(Data provided begins)

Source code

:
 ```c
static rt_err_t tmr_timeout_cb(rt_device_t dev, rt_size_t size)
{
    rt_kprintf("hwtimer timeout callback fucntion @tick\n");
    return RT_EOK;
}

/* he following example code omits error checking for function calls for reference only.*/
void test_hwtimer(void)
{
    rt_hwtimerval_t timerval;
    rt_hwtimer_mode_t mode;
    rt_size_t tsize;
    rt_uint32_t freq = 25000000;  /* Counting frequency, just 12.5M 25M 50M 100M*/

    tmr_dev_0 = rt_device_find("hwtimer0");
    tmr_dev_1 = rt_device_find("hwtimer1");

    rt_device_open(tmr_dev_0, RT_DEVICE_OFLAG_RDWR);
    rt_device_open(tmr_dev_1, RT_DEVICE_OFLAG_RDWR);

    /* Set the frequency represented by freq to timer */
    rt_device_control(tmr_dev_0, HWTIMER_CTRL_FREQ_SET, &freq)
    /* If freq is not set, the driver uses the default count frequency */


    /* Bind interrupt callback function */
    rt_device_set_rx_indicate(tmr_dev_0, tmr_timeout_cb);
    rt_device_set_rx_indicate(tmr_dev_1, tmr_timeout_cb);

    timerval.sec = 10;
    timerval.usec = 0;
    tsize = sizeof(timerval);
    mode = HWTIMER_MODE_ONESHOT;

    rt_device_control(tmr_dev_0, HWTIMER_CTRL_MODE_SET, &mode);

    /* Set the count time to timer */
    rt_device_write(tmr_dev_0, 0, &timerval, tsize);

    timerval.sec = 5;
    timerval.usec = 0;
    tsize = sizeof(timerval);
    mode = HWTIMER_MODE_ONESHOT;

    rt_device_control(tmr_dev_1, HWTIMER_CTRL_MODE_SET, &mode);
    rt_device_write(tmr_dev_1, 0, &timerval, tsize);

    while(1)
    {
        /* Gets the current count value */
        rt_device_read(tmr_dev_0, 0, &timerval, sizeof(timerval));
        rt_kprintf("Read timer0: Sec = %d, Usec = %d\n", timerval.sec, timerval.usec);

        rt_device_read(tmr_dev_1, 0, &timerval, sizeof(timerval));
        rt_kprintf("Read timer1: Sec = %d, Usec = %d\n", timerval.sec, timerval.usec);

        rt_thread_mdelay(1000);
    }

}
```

(Data provided ends)

__What is being asked__.
Would you show all lines of the material above that contain the word "usec"?

__Your solution__.
    timerval.usec = 0;
    timerval.usec = 0;
        rt_kprintf("Read timer0: Sec = %d, Usec = %d\n", timerval.sec, timerval.usec);
        rt_kprintf("Read timer1: Sec = %d, Usec = %d\n", timerval.sec, timerval.usec);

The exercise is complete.